DATASET EXCERPTS:

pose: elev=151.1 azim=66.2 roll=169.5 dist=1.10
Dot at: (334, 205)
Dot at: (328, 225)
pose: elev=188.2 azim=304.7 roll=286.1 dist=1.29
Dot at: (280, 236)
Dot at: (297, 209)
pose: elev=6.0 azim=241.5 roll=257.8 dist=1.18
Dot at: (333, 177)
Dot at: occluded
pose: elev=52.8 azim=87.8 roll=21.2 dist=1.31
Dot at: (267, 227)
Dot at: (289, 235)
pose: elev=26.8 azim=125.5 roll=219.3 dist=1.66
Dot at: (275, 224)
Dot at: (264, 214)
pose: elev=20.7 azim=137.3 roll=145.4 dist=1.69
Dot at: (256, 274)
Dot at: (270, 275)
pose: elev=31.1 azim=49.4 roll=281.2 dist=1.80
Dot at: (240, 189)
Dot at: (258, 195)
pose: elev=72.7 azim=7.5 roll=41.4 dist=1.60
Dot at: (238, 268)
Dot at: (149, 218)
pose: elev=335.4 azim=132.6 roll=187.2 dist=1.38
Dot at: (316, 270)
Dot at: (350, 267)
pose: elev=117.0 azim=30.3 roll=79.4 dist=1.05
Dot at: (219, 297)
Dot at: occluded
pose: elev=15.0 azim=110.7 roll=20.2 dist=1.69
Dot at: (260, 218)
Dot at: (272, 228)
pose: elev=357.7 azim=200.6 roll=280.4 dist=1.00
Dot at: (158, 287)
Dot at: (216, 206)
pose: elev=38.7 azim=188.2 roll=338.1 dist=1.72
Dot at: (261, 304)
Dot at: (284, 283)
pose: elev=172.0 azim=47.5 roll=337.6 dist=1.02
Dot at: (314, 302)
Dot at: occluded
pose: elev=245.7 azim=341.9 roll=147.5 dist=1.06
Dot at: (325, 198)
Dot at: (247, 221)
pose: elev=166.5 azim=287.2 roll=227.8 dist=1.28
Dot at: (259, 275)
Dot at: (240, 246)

WORK TO COMPLETE:
Turn the part of the material that opens with its first line and closes with the line containing "Dot at: (216, 206)" into a numbered list, keeping both of those lines and leaving out any blank lines.

EXERCISE OUTPUT:
1. pose: elev=151.1 azim=66.2 roll=169.5 dist=1.10
2. Dot at: (334, 205)
3. Dot at: (328, 225)
4. pose: elev=188.2 azim=304.7 roll=286.1 dist=1.29
5. Dot at: (280, 236)
6. Dot at: (297, 209)
7. pose: elev=6.0 azim=241.5 roll=257.8 dist=1.18
8. Dot at: (333, 177)
9. Dot at: occluded
10. pose: elev=52.8 azim=87.8 roll=21.2 dist=1.31
11. Dot at: (267, 227)
12. Dot at: (289, 235)
13. pose: elev=26.8 azim=125.5 roll=219.3 dist=1.66
14. Dot at: (275, 224)
15. Dot at: (264, 214)
16. pose: elev=20.7 azim=137.3 roll=145.4 dist=1.69
17. Dot at: (256, 274)
18. Dot at: (270, 275)
19. pose: elev=31.1 azim=49.4 roll=281.2 dist=1.80
20. Dot at: (240, 189)
21. Dot at: (258, 195)
22. pose: elev=72.7 azim=7.5 roll=41.4 dist=1.60
23. Dot at: (238, 268)
24. Dot at: (149, 218)
25. pose: elev=335.4 azim=132.6 roll=187.2 dist=1.38
26. Dot at: (316, 270)
27. Dot at: (350, 267)
28. pose: elev=117.0 azim=30.3 roll=79.4 dist=1.05
29. Dot at: (219, 297)
30. Dot at: occluded
31. pose: elev=15.0 azim=110.7 roll=20.2 dist=1.69
32. Dot at: (260, 218)
33. Dot at: (272, 228)
34. pose: elev=357.7 azim=200.6 roll=280.4 dist=1.00
35. Dot at: (158, 287)
36. Dot at: (216, 206)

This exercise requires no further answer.